La suite, Chris Miller la devine. « Dès qu’elle peut concevoir localement, la Chine cesse d’acheter des produits étrangers. A part les microprocesseurs avancés et les équipements de production de puces, quels autres biens manufacturés étrangers achète-t-elle encore ? Seulement des moteurs d’avion, des machines-outils, et quelques rares biens qu’elle ne peut toujours pas fabriquer elle-même. »
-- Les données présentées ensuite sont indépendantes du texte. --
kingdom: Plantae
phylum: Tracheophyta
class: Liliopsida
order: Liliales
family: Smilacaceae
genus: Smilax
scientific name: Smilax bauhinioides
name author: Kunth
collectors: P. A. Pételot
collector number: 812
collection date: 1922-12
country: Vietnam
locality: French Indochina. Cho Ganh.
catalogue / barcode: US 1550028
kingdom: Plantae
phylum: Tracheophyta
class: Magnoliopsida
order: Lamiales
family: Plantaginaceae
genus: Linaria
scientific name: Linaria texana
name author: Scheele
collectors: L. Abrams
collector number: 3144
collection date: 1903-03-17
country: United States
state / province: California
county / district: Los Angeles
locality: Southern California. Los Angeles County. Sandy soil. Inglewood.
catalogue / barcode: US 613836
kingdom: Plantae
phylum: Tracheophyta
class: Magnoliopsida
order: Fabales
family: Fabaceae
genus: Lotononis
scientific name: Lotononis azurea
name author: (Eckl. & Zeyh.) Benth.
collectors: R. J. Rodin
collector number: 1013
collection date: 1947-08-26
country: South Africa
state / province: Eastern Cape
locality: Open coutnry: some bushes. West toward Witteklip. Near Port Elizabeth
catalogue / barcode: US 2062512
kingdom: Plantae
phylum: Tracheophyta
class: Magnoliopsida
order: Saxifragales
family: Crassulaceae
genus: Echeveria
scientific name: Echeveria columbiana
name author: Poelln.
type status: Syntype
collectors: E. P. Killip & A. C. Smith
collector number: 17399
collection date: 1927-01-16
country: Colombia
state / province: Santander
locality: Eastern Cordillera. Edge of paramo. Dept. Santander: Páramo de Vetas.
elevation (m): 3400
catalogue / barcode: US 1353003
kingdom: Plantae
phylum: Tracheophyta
« La grande question, maintenant, c’est à quelle vitesse les entreprises chinoises peuvent-elles remplacer les étrangères ? Dès qu’elles atteignent la parité technologique, elles gagnent des parts de marché, parce qu’elles gagneront toujours sur le prix », souligne encore Chris Miller. Et il devient très compliqué de ralentir cet effort. Le resserrement des contrôles à l’exportation des machines et des puces avancées a des conséquences de plus en plus néfastes pour les entreprises américaines et européennes. Le géant des puces IA, Nvidia, s’attend à plusieurs milliards de dollars de manque à gagner ; 800 millions pour AMD, l’un de ses rivaux. ASML a perdu 13 % en Bourse depuis le début d’année.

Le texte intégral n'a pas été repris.